World powers are locked in an eight-year-old stand-off with Iran over its nuclear energy program, which they believe will be used to develop nuclear bombs rather than be devoted to peaceful generation of electricity, as Tehran says.
Some Western officials suspect Iran's development of more sophisticated missiles and some much-publicized missile tests could serve the goal of developing a deliverable nuclear weapon.
The Islamic Republic denies such accusations, saying its missile development efforts are for defensive purposes only.
Russian President Dmitry Medvedev banned the delivery of the high-precision S-300 air defense system to Iran in September, scuttling a tentative deal in gestation for years, saying it would violate expanded UN sanctions imposed in June over Iran's defiance of demands to curb its nuclear program.
Iranian officials said after Russia scrapped the sale that Tehran had decided to build its own model of the S-300.
"Buying S-300 missiles from the Russia was on the agenda to meet some of the security needs of our country," said Mansourian. "But under the pretext of the (UN Security Council) resolution and due to American and Zionist pressure, Russia refused to deliver the defensive system."
Pieter Wezeman, a researcher on military issues at the Stockholm International Peace Research Institute (SIPRI), said he was skeptical about Iran's ability to build its own S-300.
"Producing such a system is an extremely complex thing to do. These are advanced systems which only have been produced by countries with a very extensive, well-functioning arms industry with a large industrial base," Wezeman told Reuters.
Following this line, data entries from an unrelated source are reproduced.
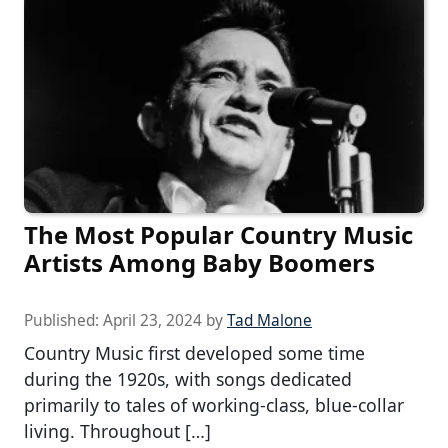
The Most Popular Country Music
Artists Among Baby Boomers
Published:
April 23, 2024
by
Tad Malone
Country Music first developed some time
during the 1920s, with songs dedicated
primarily to tales of working-class, blue-collar
living. Throughout […]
The United States and Israel had urged Moscow to scrap the deal, fearing Iran could use S-300s to shield nuclear facilities that they suspect are part of an atomic bomb program.
US and Israeli officials have not ruled out a pre-emptive attack to knock out Iran's nuclear sites if diplomacy fails.
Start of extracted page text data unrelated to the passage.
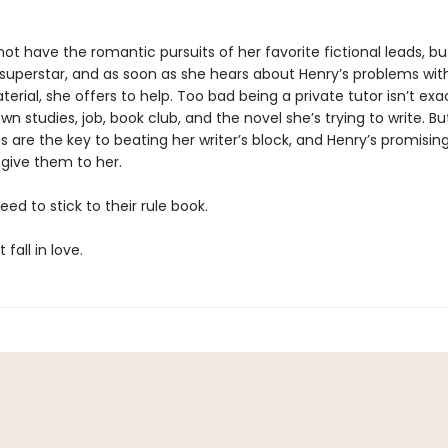
ot have the romantic pursuits of her favorite fictional leads, bu
uperstar, and as soon as she hears about Henry’s problems with
erial, she offers to help. Too bad being a private tutor isn’t exac
wn studies, job, book club, and the novel she’s trying to write. B
 are the key to beating her writer’s block, and Henry’s promisin
 give them to her.
eed to stick to their rule book.
fall in love.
Iran this week offered world powers some dates for renewed talks but President Mahmoud Ahmadinejad said on Thursday the disputed nuclear program would not be up for negotiation.
The Islamic Republic has warned that its response to any military attack would be crushing.
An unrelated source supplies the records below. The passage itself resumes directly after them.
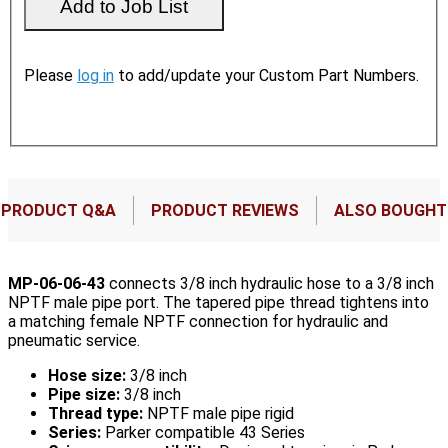
Please
log in
to add/update your Custom Part Numbers.
PRODUCT Q&A
PRODUCT REVIEWS
ALSO BOUGHT
MP-06-06-43
connects 3/8 inch hydraulic hose to a 3/8 inch
NPTF male pipe port. The tapered pipe thread tightens into
a matching female NPTF connection for hydraulic and
pneumatic service.
Hose size:
3/8 inch
Pipe size:
3/8 inch
Thread type:
NPTF male pipe rigid
Series:
Parker compatible 43 Series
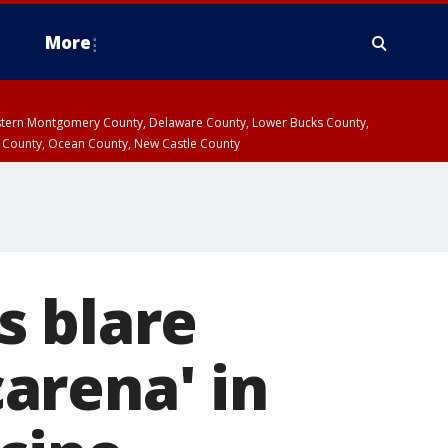
More
estern Montgomery County, Delaware County, Lower Bucks County,
 County, Ocean County, New Castle County
s blare
arena' in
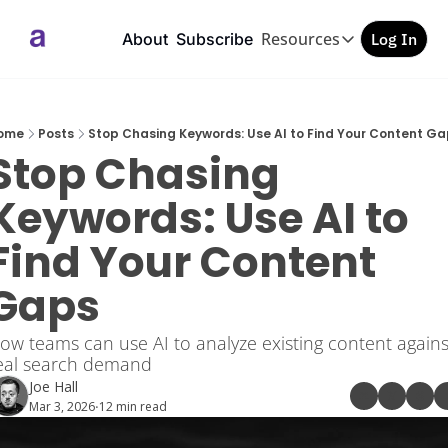
Resources
About
Subscribe
Log In
Resources
GEO/AEO Checkl
Free PDF
ome
Posts
Stop Chasing Keywords: Use AI to Find Your Content Ga
Stop Chasing 
Keywords: Use AI to 
Find Your Content 
Gaps
ow teams can use AI to analyze existing content against
eal search demand
Joe Hall
Mar 3, 2026
12 min read
•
Iranian officials have criticized their Russian counterparts for unilaterally nullifying the S-300 sale contract.
A Russian official has said Moscow planned to pay back a $166.8 million advance payment made by Iran for the S-300.
Moscow's support for a fourth round of UN sanctions was part of a gradual shift closer towards the tougher stance that the United States and European Union have taken towards Iran.
Russia, which has built Iran's first civilian atomic power plant, backs Western efforts to make Iran prove its nuclear work is purely peaceful, but strongly opposes any use of force.